The energy emerges formed and structured by the trigram Sun, is inactive throughout its manifestation as Ch’ien both for identity and the outer world, and has just a hope of change in Tui for our inner being. Here is a flow only at the very borders of our awareness, everything manifest is held rigid and cannot move, yet the activity of the inner is pushing it to move. When rigid structures are forced to change shape something gives way suddenly.

The Chinese Oracle

Excess.
The ridgepole sags.
Movement is favourable.
Success.

Comments

We recognize excess by the stress it creates, without stress excess is felt as abundance.
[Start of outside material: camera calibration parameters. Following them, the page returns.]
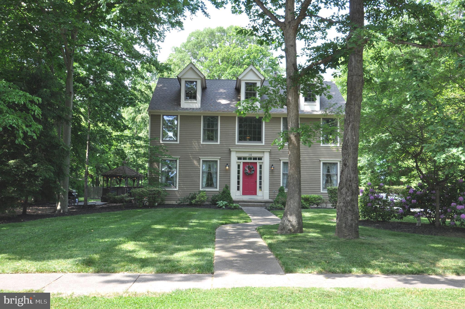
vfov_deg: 36.8
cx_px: 232
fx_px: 464
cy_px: 154
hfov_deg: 53.2
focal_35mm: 36
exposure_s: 1/180
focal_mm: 24
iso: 250
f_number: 6.7
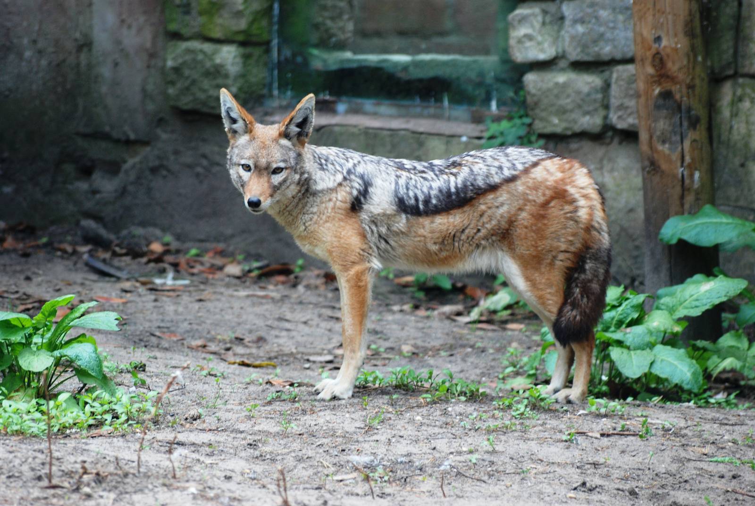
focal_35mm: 330
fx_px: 6929
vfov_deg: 4.2
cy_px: 253
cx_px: 378
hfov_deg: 6.2
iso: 400
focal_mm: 220
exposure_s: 1/160
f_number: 5.3
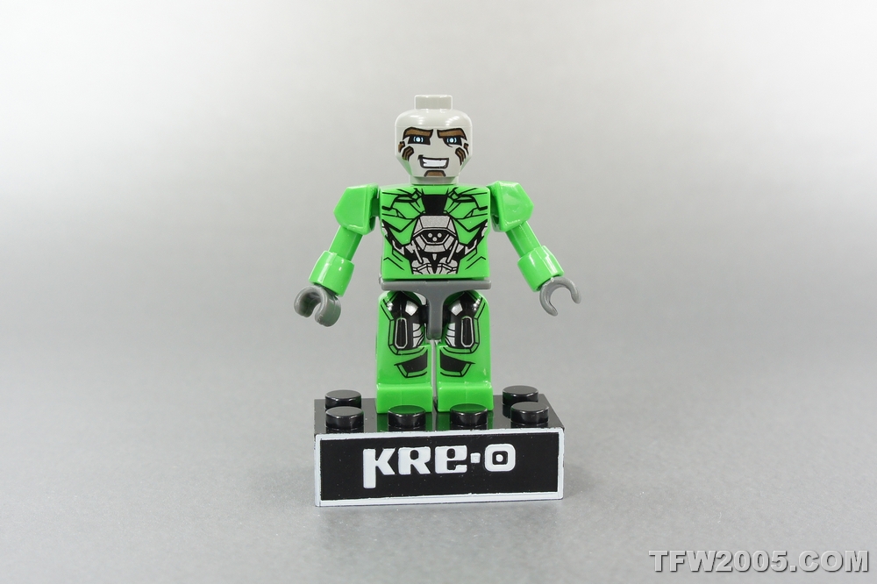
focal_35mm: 34
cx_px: 438
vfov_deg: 38.3
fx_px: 840
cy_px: 292
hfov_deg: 55.1
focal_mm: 23
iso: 400
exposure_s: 1/60
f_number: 8
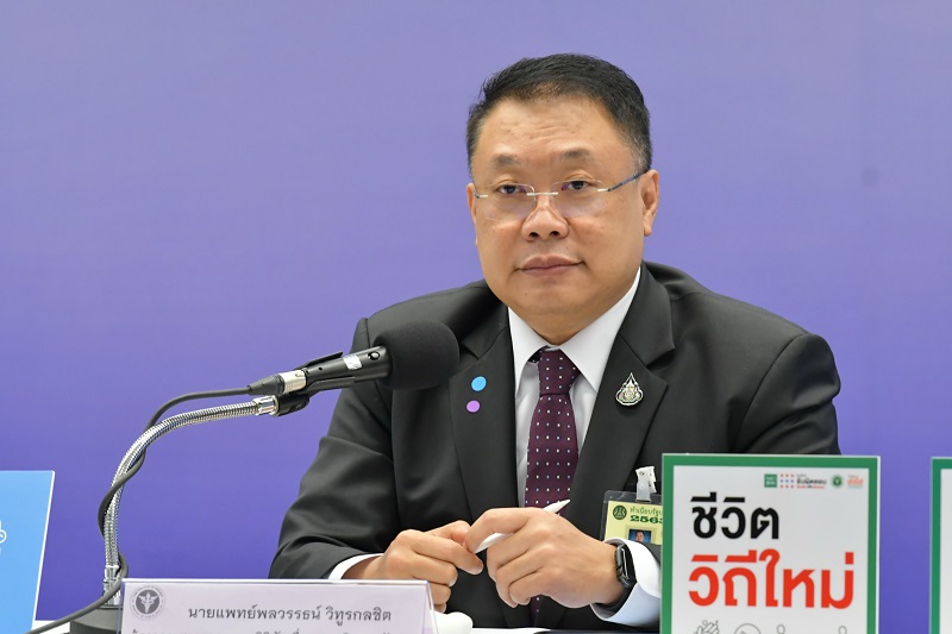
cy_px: 317
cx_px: 476
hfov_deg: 6.9
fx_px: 7931
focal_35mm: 300
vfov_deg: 4.6
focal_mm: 200
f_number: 5.6
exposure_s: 1/125
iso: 3200
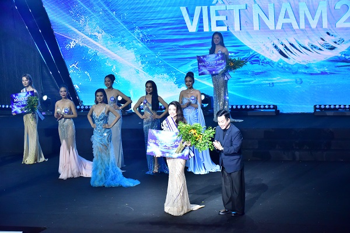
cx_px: 175
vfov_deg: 11.4
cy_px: 116
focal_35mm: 120
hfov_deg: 17.1
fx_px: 1167
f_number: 9
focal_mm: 120
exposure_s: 1/320
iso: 3200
So here we are in a situation of stress pictured as the ridge of a roof about to give way; the ridge is where the two sides of the roof meet, and the roof is what separates us from the elements—a picture of our duality which “protects” identity from being engulfed in the great unknown reality. This “protection” is threatened, and keeping the polarities of our choices apart is threatened when they become excessive, when we or our society becomes too polarized for the flow of manifestation to happen, for the flow of manifestation is interchange between polarities.

Manifestations

The pattern
From the inner there is no flow.
Action is all inactivity,
Making return a beginning.
For humans
When firm and inflexible,
the only way of moving is to break.
When so gentle it changes nothing,
the only way of living is to die
into a beginning.
In nature
The wood is too ripe for budding,
too rigid for change
until it returns to earth.
In forms we make
No longer supported, must fall.
Falling, finds support.

Changing Lines

Line 1 goes yang

life force shows less change

The stress in this tao is created by the force of the life energy from the inner acting upon rigid form in our lives (in ourselves). Here the activity is lessened and the stress limited.

The Chinese Image
Spreading white rushes underneath.
No error.

This is protection by the inner being, rushes are put under something to soften the contact, they are white because there is no selection in this action (white light is all-coloured light).

Line 2 goes yin

intuitive feeling more active

Here the rigidity itself is loosening, we are starting to feel the life force again and this is the beginning of new feeling.

The Chinese Image
The wizened willow tree
puts out new shoots.
An old man has a young wife.
All is favourable.

The old finds a way to flow again, and it was the lack of flow that caused the excess of pressure.

Line 3 goes yin

outer world changes more

In this tao identity has excessively structured duality; to act out from this projects the stress into our circumstances.

The Chinese Image
The ridgepole sags to breaking point.
Misfortune.

The ridgepole giving way is like our giving out the stress from within us, we give way to it and the consequences to our environment are unfortunate.

Line 4 goes yin

accepting the outer state more

What we are accepting here in this moving line is the inactivity of our outer world, so there is less stress because we are not struggling with our rigidity. This does not change the rigidity but makes it more manageable and may mask the basic problem.

The Chinese Image
The ridgepole has support.
Good fortune.
Reliance on weak support
is unfortunate.

Reliance on masking the stresses we have would be a weak support.

Line 5 goes yin

more awareness of intuition

Becoming aware of intuitive feeling that is inactive is to be more aware but not to have more feeling.

The Chinese Image
The wizened willow flowers.
The old woman takes a husband.
No praise. No blame.

This is widening awareness, opening up, flowering; then old feeling (from memory) comes to thought, to consciousness. These do not change things, the flowering does not change the tree and the old woman cannot have children, in other words there is no new growth.

Line 6 goes yang

our inner being accepts less

Here we give up the struggle and become unaware of the activity pushing us towards change. When we become unaware of forces they overtake us.

The Chinese Image
Fording a river, the water rises over his head.
Misfortune. No error.

To give way to the flow is no error, only uncomfortable; it overcomes the rigidity and so changes us.